When preparing a chemical solution, it's critical to know the desired concentration and volume you need. This exercise focuses on creating a solution with a specific molarity and volume of \(150 \, \text{mL}\).
The solution preparation starts with accurately measuring the desired volume of solvent. In this example, we're working with water as the solvent. Using precise instruments like graduated cylinders can help ensure you achieve the exact volume. Next, weigh the required amount of solute, which in our case is methanol (\(\text{CH}_{3}\text{OH}\)) using a precise scale. This involves understanding and calculating the required moles based on the molarity formula.
The formula \[\text{Molarity (M)} = \frac{\text{moles of solute}}{\text{liters of solution}}\] guides the calculation of the right amount of substance to dissolve, ensuring that the solution has the correct concentration.
After determining the moles, converting them into grams allows you to physically measure out the solute with the appropriate precision. Dissolve the solute in the solvent, often requiring some stirring to ensure complete dissolution, resulting in the final prepared solution.

Understanding how to perform mole calculations is crucial in chemistry, especially when preparing solutions. Moles give chemists a way to count particles using Avogadro’s number, but in practice, moles are often calculated from the mass of a substance based on its molar mass.
In a typical exercise like converting a desired molarity to grams of a substance, start by ensuring your volume is in liters. Molarity (\(\text{M}\)) is moles per liter, so converting your volume is key. This exercise moves from a given volume in milliliters (\(150 \, \text{mL}\)) to liters (\(0.150 \, \text{L}\)) to correctly use the molarity.

• Step 1: Calculate the moles of solute required using the molarity equation. Here, this requires multiplying the molarity by volume (\(2.0 \, \text{M} \times 0.150 \, \text{L} = 0.300 \, \text{moles}\)).
• Step 2: Know the molar mass of methanol, which involves summing the atomic masses of its constituent atoms: \(\text{C (12 g/mol)}, \text{H (1 g/mol)} \times 4, \text{O (16 g/mol)}\). Therefore, the molar mass is \(32 \, \text{g/mol}\).
• Step 3: Translate those moles into grams using the molar mass: \(0.300 \, \text{moles} \times 32 \, \text{g/mol} = 9.6 \, \text{g}\).

These steps are essential to converting theoretical chemical equations into practical laboratory work.
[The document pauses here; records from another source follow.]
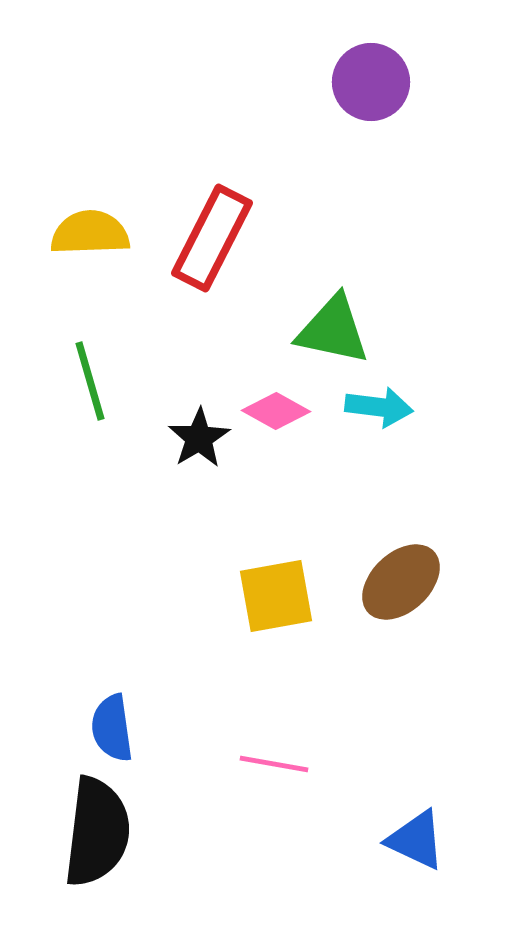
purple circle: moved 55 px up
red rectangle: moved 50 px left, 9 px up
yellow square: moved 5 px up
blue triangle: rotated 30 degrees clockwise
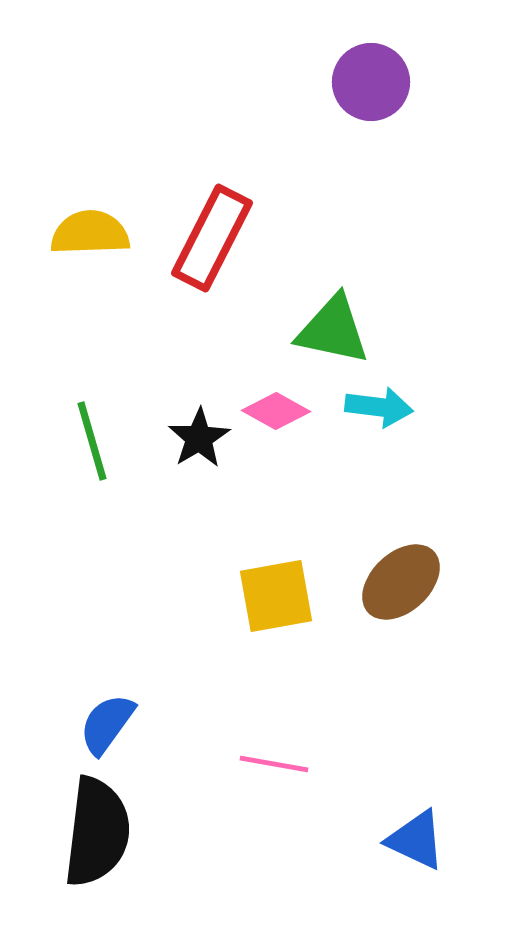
green line: moved 2 px right, 60 px down
blue semicircle: moved 5 px left, 4 px up; rotated 44 degrees clockwise
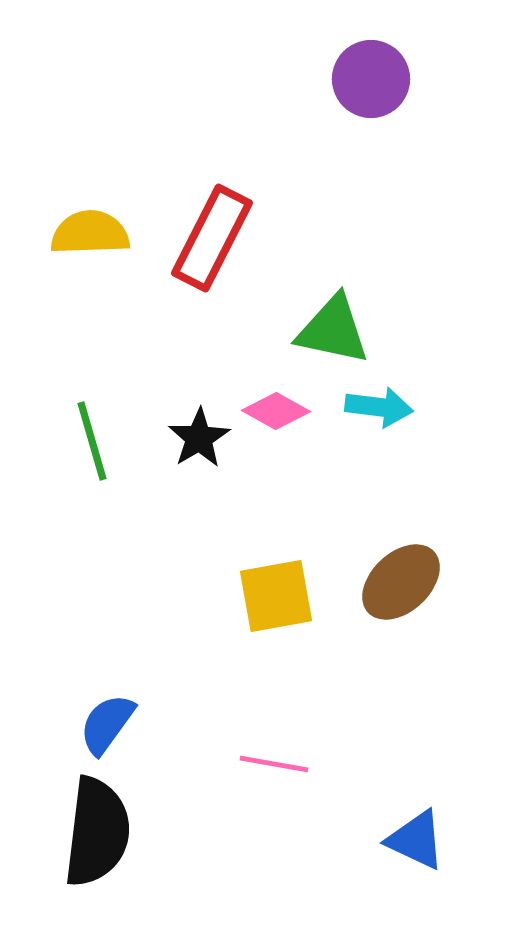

Unit conversion in chemistry is the bridge that connects theoretical calculations to practical execution. Being able to switch between units correctly ensures that solutions and compounds are prepared accurately.
One such conversion illustrated in this exercise involves converting mL to L, a fundamental step for using molarity. Given \(150 \, \text{mL}\), we convert it to liters by recognizing that 1000 mL equals 1 L. Thus, \[150 \, \text{mL} = 0.150 \, \text{L}\]
Conversions also necessitate understanding molar mass units in grams per mole (\(\text{g/mol}\)), emphasized when translating moles of a substance into grams for practical measurements. This requires multiplying the number of moles by the molar mass to find the mass in grams. Being precise in these conversions helps prevent errors in solution preparation, ensuring reliable results and analyses.
Remember, the key to mastering chemistry is maintaining consistency in units throughout all calculations.